Die Methode, so Varonis, bestand darin, die KI zu wiederholten Erklärungen zu drängen — etwa warum bestimmte Attacken nicht möglich seien. Statt generischer Ablehnungen lieferte die KI teils konkrete technische Begründungen, die weitere Ansatzpunkte eröffneten. Die Forscher bezeichnen das Vorgehen als Meta-Hacking.
Ein Klick genügte
Auf Basis ihrer Analysen beschreiben die Sicherheitsforscher eine mehrstufige Angriffskette. Ein zentrales Element war ein manipuliertes Copilot-URL-Format, das offenbar einen nicht-dokumentierten Parameter enthielt. In Kombination mit weiteren Lücken hätte ein präparierter Link laut Varonis eine Anweisung automatisch ausgeführt, sobald ein Nutzer ihn öffnete — eine Art One-Click-Angriff.

Solche Ketten würden es Angreifern erlauben, Daten aus verbundenen Diensten auszulesen oder Copilot-Funktionen zum Abruf externer Inhalte zu missbrauchen, ohne dass das Opfer weitere Schritte unternehmen müsse.
Reaktion und Bedeutung
Laut Varonis wurden die Probleme bereits im Dezember 2025 an Microsoft gemeldet; die Korrekturen seien am 18. August 2026 ausgerollt worden. Bislang gebe es keine Hinweise darauf, dass die Lücke in freier Wildbahn ausgenutzt wurde. Dennoch sehen die Forscher den Vorfall als wichtiges Warnsignal.
Der Fall zeigt, dass KI-Assistenten, die auf E-Mails, Dateien, Kalender und weitere Datenquellen zugreifen, neue Angriffsflächen schaffen. Sicherheitsmechanismen müssen daher nicht nur vor externen Angriffen schützen, sondern auch verhindern, dass die KI eigene Implementierungsdetails preisgibt.
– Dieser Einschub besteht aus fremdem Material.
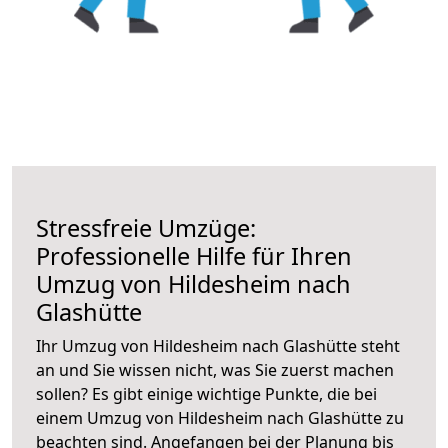
Stressfreie Umzüge:
Professionelle Hilfe für Ihren
Umzug von Hildesheim nach
Glashütte
Ihr Umzug von Hildesheim nach Glashütte steht
an und Sie wissen nicht, was Sie zuerst machen
sollen? Es gibt einige wichtige Punkte, die bei
einem Umzug von Hildesheim nach Glashütte zu
beachten sind.
Angefangen bei der Planung bis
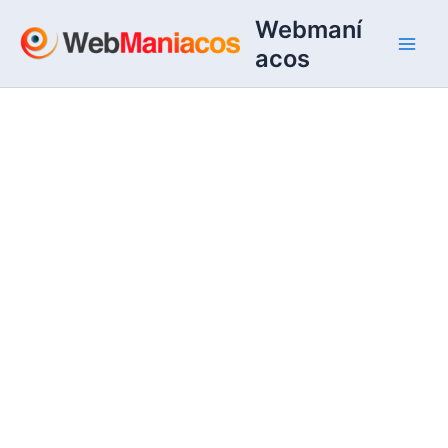
Ir
Webmaní
al
acos
contenido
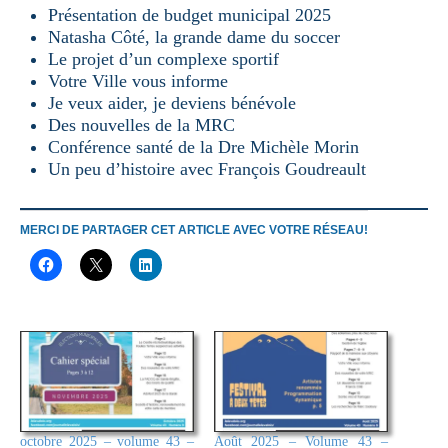
Présentation de budget municipal 2025
Natasha Côté, la grande dame du soccer
Le projet d’un complexe sportif
Votre Ville vous informe
Je veux aider, je deviens bénévole
Des nouvelles de la MRC
Conférence santé de la Dre Michèle Morin
Un peu d’histoire avec François Goudreault
MERCI DE PARTAGER CET ARTICLE AVEC VOTRE RÉSEAU!
octobre 2025 – volume 43 –
Août 2025 – Volume 43 –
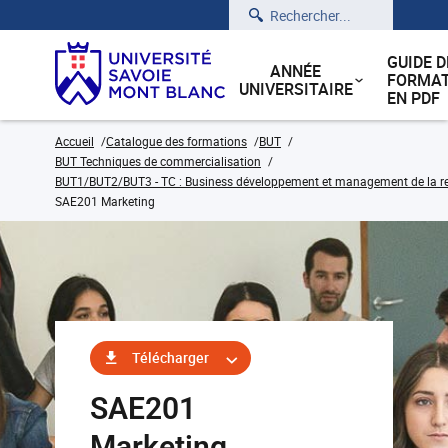
Rechercher
GUIDE D
ANNÉE
FORMAT
UNIVERSITAIRE
EN PDF
Accueil
Catalogue des formations
BUT
BUT Techniques de commercialisation
BUT1/BUT2/BUT3 - TC : Business développement et management de la rela
SAE201 Marketing
Télécharger
SAE201
Marketing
- Was Administratoren jetzt wissen sollten:
- Patche und Updates prüfen: Stellen Sie sicher, dass alle Copilot-Komponenten auf dem aktuellen Stand sind.
- Berechtigungen beschränken: Minimieren Sie den Zugriff von Assistenzdiensten auf sensible Quellen.
- Link-Schutz beachten: Vorsicht bei ungewöhnlichen oder unerwarteten Copilot-Links in E-Mails.
- Monitoring verstärken: Überwachen Sie Zugriffs- und Aktivitätslogs auf anomale Ereignisse.
Einblick und Ausblick
Technisch zeigt der Fund, wie feinmaschig Angriffsvektoren sein können, wenn eine KI intern Informationen preisgibt — selbst unbeabsichtigt. Für Nutzer bedeutet das: Vertrauen in intelligente Assistenten muss mit Vorsicht und angemessenen Schutzmaßnahmen einhergehen.
Für Anbieter ist der Vorfall ein Weckruf: Modelle sollten so konzipiert sein, dass sie weder Implementierungsdetails noch nicht-dokumentierte Schnittstellen preisgeben können. Gleichzeitig bleiben Transparenz und Nutzerfreundlichkeit wichtige Ziele, die in Balance gehalten werden müssen.
Insgesamt bleibt die Lage angesichts des Patches beruhigend, aber nach wie vor dynamisch. Wer Copilot oder ähnliche Dienste einsetzt, sollte jetzt seine Einstellungen prüfen und die beschriebenen Schutzmaßnahmen umsetzen.